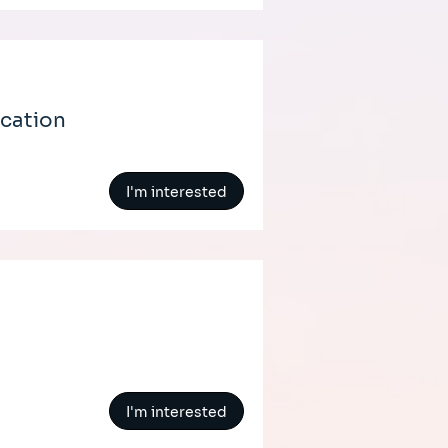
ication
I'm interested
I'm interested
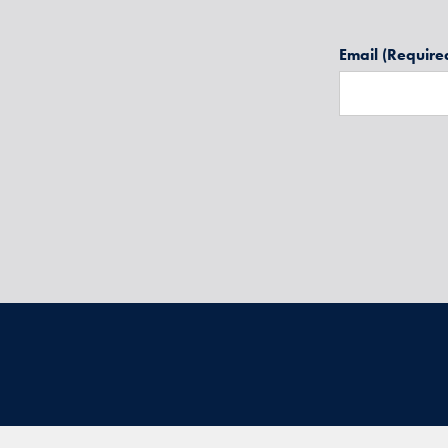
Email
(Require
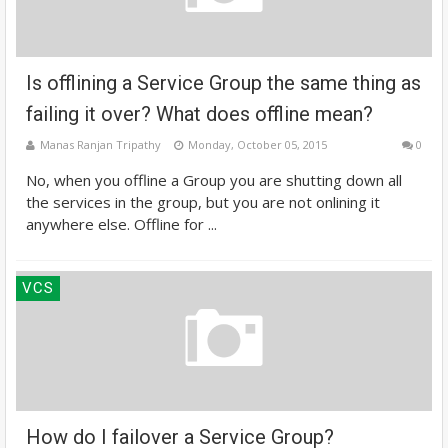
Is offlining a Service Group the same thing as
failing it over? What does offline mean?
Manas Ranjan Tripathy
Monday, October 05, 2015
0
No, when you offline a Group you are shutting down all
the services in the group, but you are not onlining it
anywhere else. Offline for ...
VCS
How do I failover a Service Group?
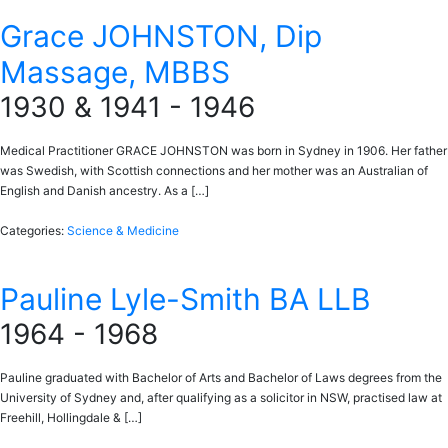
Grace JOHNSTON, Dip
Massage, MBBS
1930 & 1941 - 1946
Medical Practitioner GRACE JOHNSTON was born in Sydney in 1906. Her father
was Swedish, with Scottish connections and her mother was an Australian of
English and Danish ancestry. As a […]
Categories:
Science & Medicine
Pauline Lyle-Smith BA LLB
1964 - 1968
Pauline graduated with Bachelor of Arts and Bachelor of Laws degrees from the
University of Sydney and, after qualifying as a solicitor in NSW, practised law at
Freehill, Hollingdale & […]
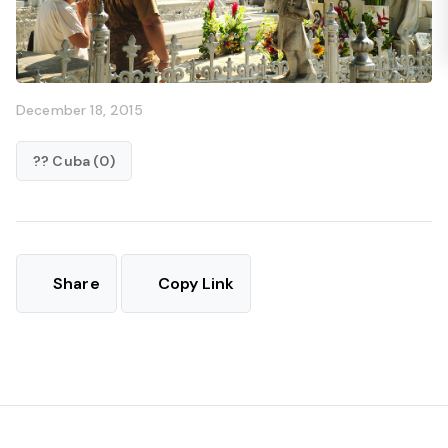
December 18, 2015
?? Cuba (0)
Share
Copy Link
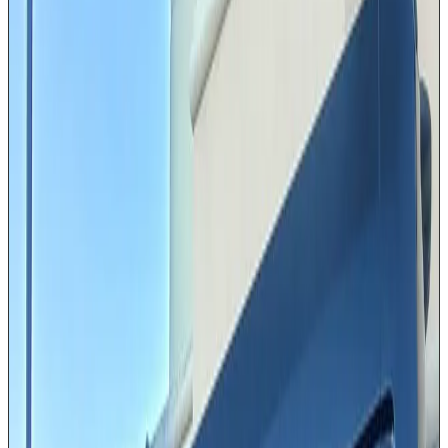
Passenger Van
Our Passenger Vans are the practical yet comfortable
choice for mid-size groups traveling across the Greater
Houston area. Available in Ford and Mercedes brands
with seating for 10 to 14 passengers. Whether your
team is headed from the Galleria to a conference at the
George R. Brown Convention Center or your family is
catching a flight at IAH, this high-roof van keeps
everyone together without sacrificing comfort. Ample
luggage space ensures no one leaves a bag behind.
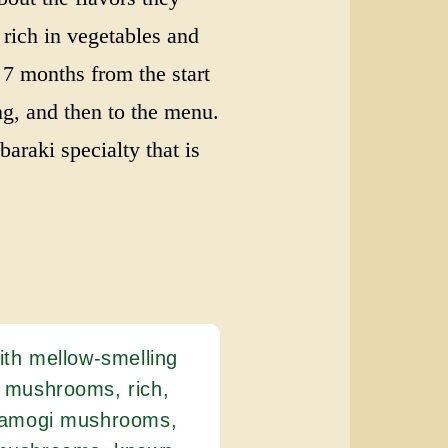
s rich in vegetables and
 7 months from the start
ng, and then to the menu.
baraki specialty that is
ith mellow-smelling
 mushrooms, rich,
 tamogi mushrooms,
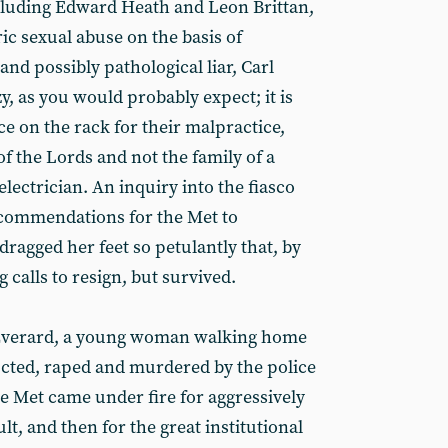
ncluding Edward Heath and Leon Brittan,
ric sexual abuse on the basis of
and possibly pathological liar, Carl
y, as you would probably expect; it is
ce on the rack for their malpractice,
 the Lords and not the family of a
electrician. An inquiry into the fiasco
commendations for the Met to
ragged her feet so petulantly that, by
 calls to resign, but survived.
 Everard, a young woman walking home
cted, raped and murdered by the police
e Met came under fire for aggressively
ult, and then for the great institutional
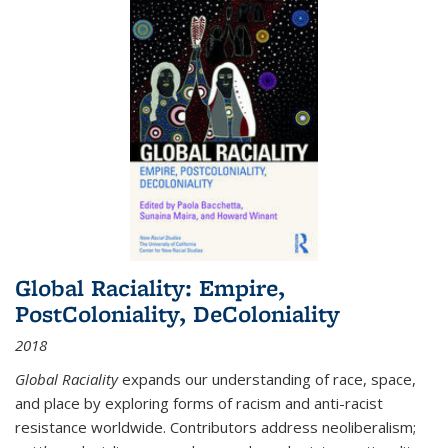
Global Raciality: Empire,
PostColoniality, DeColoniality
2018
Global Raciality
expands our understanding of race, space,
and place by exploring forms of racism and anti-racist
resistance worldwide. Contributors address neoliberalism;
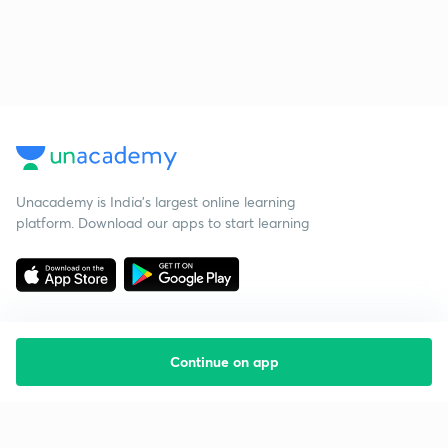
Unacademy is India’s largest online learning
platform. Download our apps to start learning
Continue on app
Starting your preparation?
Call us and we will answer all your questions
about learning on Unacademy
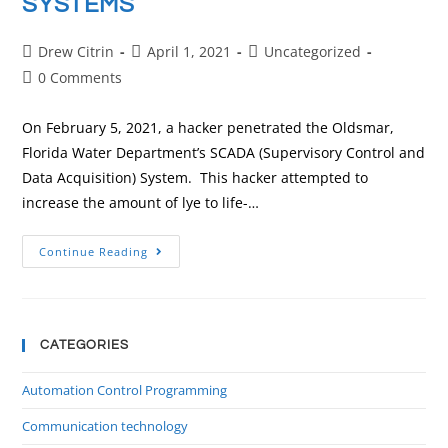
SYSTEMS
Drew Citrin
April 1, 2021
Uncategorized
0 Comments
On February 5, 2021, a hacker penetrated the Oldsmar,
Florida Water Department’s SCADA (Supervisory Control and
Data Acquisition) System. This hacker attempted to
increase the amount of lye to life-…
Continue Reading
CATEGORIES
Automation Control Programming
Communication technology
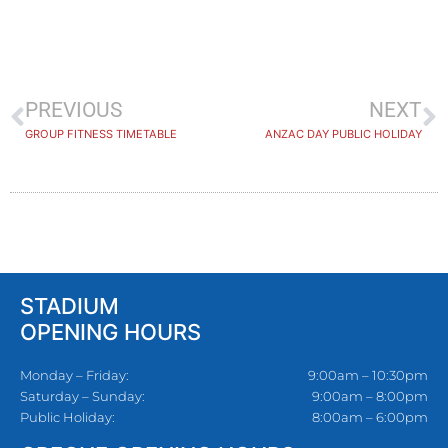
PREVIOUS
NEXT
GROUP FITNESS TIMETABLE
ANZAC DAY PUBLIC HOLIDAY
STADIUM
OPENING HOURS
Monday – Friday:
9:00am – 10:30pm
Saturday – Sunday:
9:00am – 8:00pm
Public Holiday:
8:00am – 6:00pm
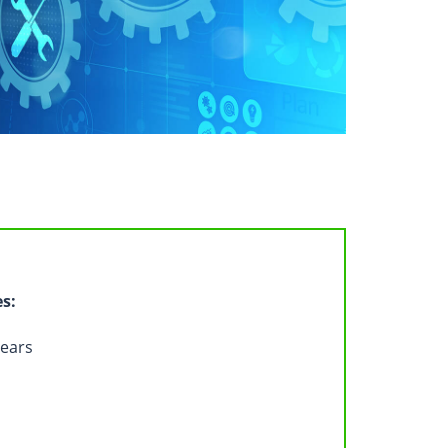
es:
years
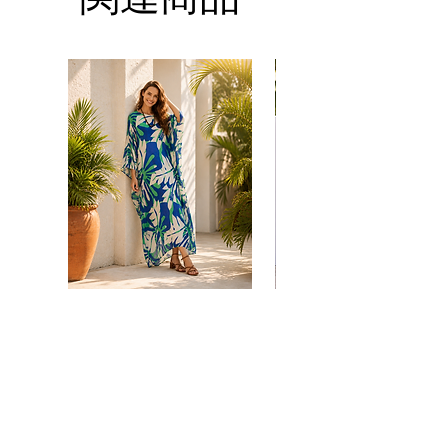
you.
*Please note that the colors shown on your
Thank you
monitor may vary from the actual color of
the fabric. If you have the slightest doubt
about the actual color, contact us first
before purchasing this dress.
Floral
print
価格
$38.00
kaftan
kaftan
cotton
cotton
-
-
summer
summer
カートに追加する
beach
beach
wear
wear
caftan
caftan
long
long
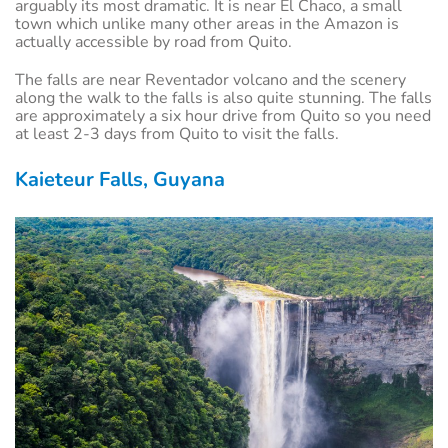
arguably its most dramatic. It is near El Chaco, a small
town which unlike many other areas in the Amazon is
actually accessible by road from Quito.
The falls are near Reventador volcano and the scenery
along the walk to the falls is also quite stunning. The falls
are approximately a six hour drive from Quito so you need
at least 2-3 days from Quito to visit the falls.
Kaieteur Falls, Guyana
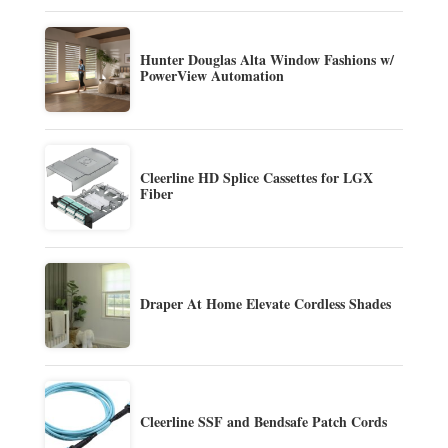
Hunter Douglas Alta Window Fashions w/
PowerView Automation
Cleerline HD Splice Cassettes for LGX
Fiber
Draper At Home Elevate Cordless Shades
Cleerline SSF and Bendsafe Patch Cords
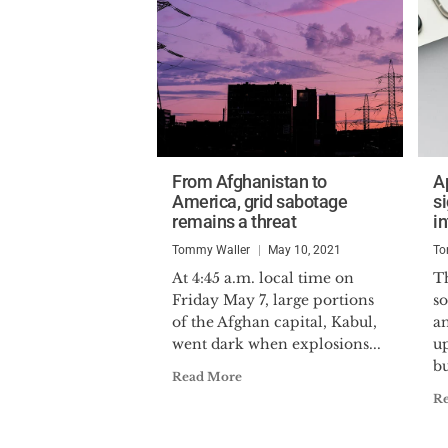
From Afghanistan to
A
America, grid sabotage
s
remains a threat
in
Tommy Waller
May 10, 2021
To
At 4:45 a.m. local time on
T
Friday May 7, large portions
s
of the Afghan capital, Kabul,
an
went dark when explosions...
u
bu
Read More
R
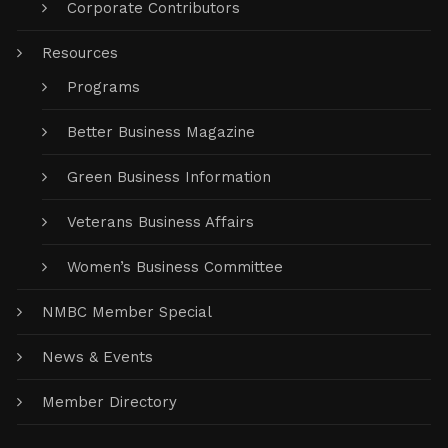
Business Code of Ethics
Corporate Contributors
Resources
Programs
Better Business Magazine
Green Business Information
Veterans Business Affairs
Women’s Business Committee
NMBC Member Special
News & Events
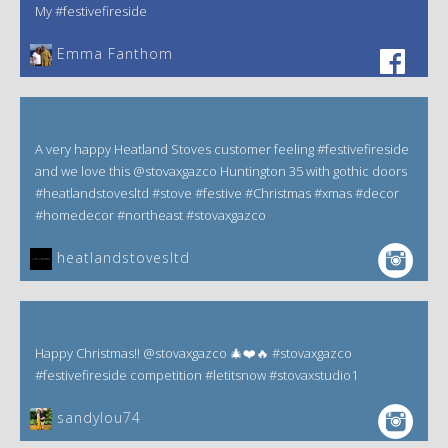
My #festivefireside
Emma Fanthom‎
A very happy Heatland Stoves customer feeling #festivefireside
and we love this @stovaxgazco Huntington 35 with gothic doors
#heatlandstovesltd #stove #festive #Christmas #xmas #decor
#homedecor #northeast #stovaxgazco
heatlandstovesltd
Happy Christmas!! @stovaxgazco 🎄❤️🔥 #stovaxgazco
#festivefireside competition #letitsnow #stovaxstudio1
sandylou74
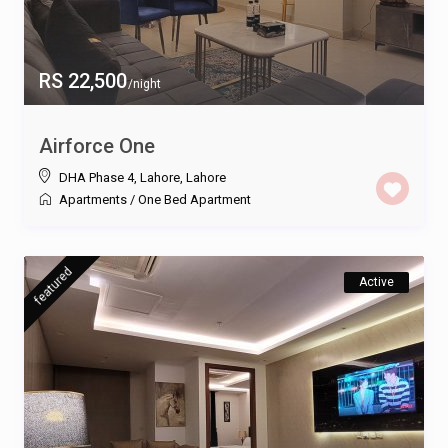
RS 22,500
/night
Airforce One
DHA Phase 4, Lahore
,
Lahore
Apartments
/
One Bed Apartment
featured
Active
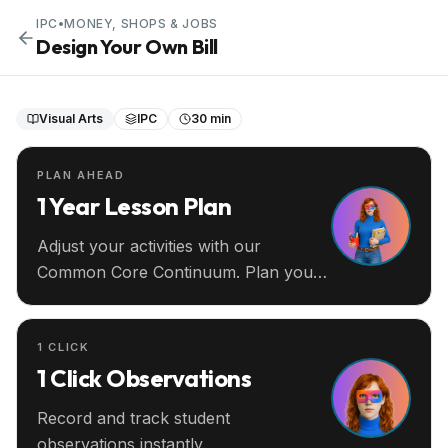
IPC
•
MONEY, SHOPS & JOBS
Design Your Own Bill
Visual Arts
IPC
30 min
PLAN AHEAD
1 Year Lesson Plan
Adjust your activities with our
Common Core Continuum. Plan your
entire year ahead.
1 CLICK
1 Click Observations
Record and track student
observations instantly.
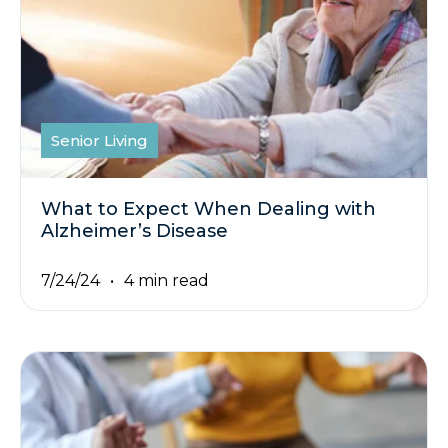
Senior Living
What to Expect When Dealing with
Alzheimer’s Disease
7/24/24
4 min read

--- --- ---

* _Work required_: Repeat, without pictures, exactly the lines of the data above from the one containing "University of Sydney" through the one containing "resistance worldwide. Contributors", including both and adding nothing.

* _Your solution_:
University of Sydney and, after qualifying as a solicitor in NSW, practised law at
Freehill, Hollingdale & […]
December 18, 2015
?? Cuba (0)
Share
Copy Link
Passenger Van
Our Passenger Vans are the practical yet comfortable
choice for mid-size groups traveling across the Greater
Houston area. Available in Ford and Mercedes brands
with seating for 10 to 14 passengers. Whether your
team is headed from the Galleria to a conference at the
George R. Brown Convention Center or your family is
catching a flight at IAH, this high-roof van keeps
everyone together without sacrificing comfort. Ample
luggage space ensures no one leaves a bag behind.
s rich in vegetables and
 7 months from the start
ng, and then to the menu.
baraki specialty that is
ith mellow-smelling
 mushrooms, rich,
 tamogi mushrooms,
ncluding Edward Heath and Leon Brittan,
ric sexual abuse on the basis of
and possibly pathological liar, Carl
y, as you would probably expect; it is
ce on the rack for their malpractice,
 the Lords and not the family of a
electrician. An inquiry into the fiasco
commendations for the Met to
ragged her feet so petulantly that, by
 calls to resign, but survived.
 Everard, a young woman walking home
cted, raped and murdered by the police
e Met came under fire for aggressively
ult, and then for the great institutional
Global Raciality: Empire,
PostColoniality, DeColoniality
2018
Global Raciality
expands our understanding of race, space,
and place by exploring forms of racism and anti-racist
resistance worldwide. Contributors address neoliberalism;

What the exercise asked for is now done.